Records to use.
═══

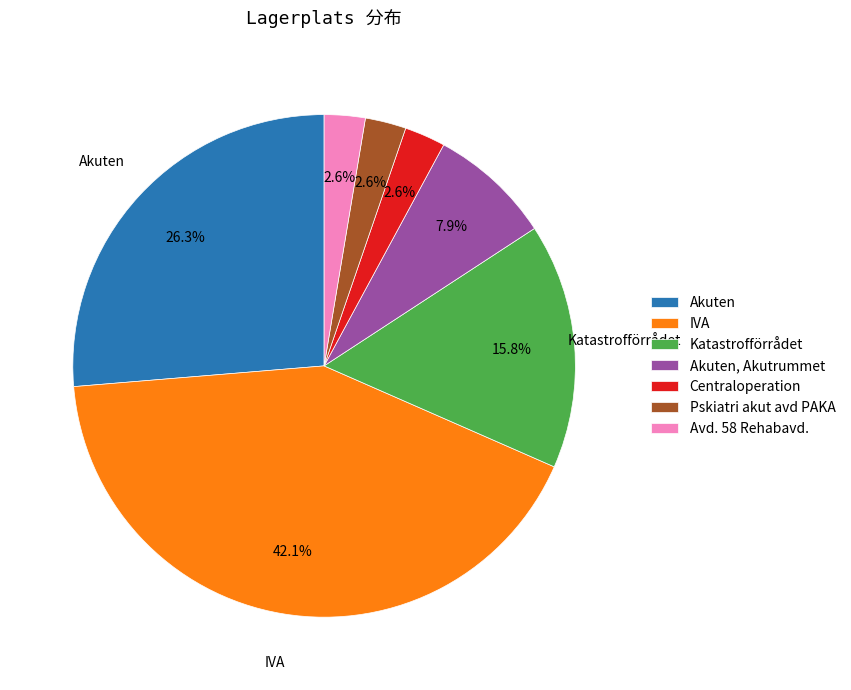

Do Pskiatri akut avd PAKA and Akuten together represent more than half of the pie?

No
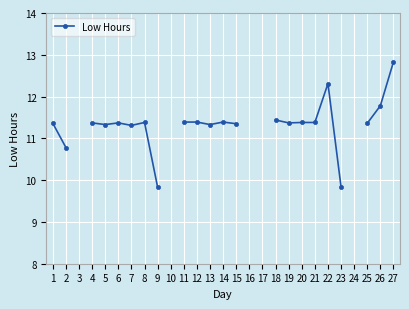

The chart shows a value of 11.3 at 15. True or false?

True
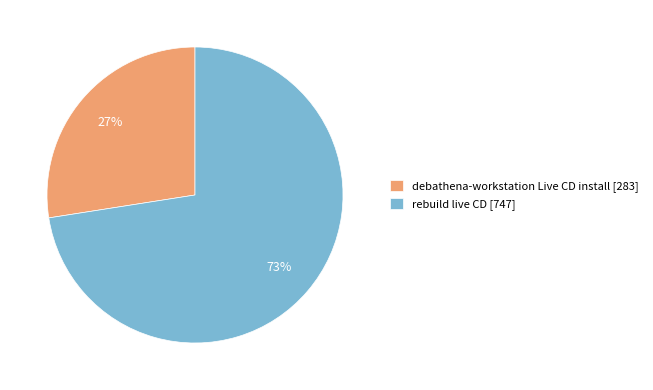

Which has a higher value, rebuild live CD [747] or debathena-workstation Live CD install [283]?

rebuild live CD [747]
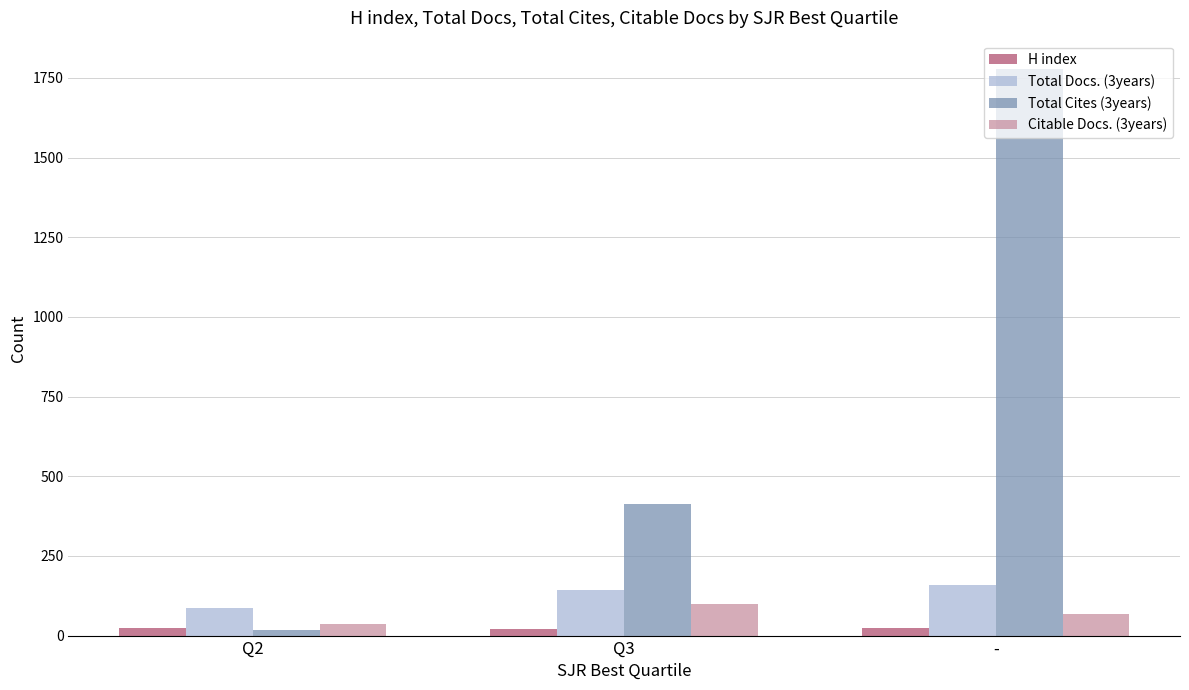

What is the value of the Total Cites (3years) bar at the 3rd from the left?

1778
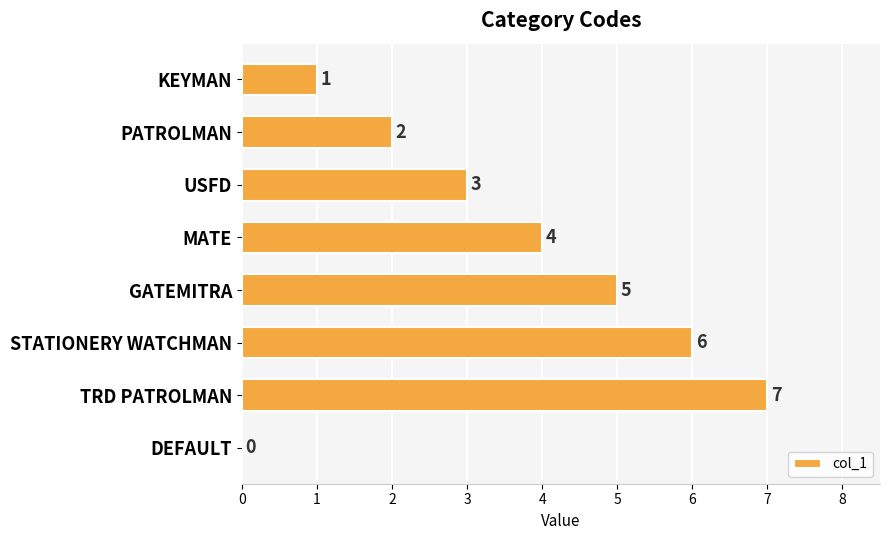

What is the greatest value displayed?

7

═══

What you should do. Output the listing above as a JSON array of strings, one string per line, with blank lines and all pictures omitted.

Solution to the problem.
[
  "Do Pskiatri akut avd PAKA and Akuten together represent more than half of the pie?",
  "No",
  "The chart shows a value of 11.3 at 15. True or false?",
  "True",
  "Which has a higher value, rebuild live CD [747] or debathena-workstation Live CD install [283]?",
  "rebuild live CD [747]",
  "What is the value of the Total Cites (3years) bar at the 3rd from the left?",
  "1778",
  "What is the greatest value displayed?",
  "7"
]